### [Prompt]
Rewrite every line of the listing below, swapping "Green Initiative" for "Eco Initiative" wherever it appears and leaving everything else as it is.

= = = = = = =

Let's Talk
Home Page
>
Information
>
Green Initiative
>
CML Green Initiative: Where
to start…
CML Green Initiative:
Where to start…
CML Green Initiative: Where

= = = = = = =

### [Output]
Let's Talk
Home Page
>
Information
>
Eco Initiative
>
CML Eco Initiative: Where
to start…
CML Eco Initiative:
Where to start…
CML Eco Initiative: Where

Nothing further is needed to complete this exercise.